▶ Input data
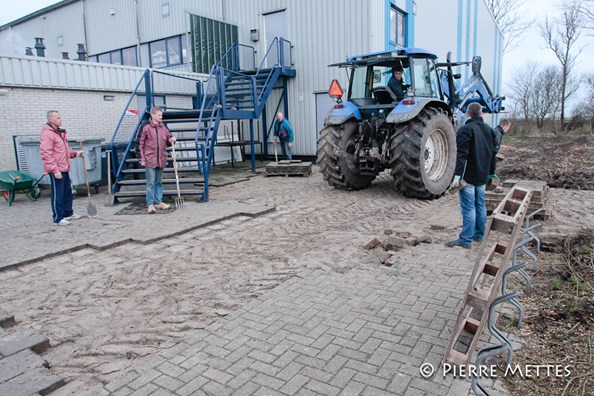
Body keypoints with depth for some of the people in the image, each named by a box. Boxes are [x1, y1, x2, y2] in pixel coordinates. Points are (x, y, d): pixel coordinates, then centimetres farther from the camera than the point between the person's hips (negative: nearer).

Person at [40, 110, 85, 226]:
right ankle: (58, 219, 5)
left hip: (64, 169, 10)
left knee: (67, 191, 18)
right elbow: (46, 154, -21)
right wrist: (55, 170, -23)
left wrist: (75, 153, 12)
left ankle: (68, 213, 31)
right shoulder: (47, 134, -15)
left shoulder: (60, 132, 16)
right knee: (57, 194, -3)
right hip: (56, 171, -10)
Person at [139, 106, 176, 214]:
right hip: (150, 160, -5)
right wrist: (143, 159, -7)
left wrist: (171, 140, -8)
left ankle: (158, 202, 22)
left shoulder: (164, 128, 6)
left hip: (161, 160, 5)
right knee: (151, 183, -2)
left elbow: (168, 141, 17)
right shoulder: (146, 128, -6)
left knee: (159, 182, 13)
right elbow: (141, 145, -4)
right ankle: (150, 204, 3)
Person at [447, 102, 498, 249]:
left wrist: (457, 175, -23)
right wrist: (491, 173, 26)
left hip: (468, 176, -7)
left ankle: (465, 240, -4)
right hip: (482, 176, 7)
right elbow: (493, 153, 17)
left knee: (468, 208, -6)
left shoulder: (465, 129, -12)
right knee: (480, 205, 15)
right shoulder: (489, 130, 12)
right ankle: (479, 235, 26)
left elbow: (462, 155, -21)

▶ Task statement
Lines containing the string "knee" are the ones to copy from the entries above.

▶ Solution to the exercise
left knee: (67, 191, 18)
right knee: (57, 194, -3)
right knee: (151, 183, -2)
left knee: (159, 182, 13)
left knee: (468, 208, -6)
right knee: (480, 205, 15)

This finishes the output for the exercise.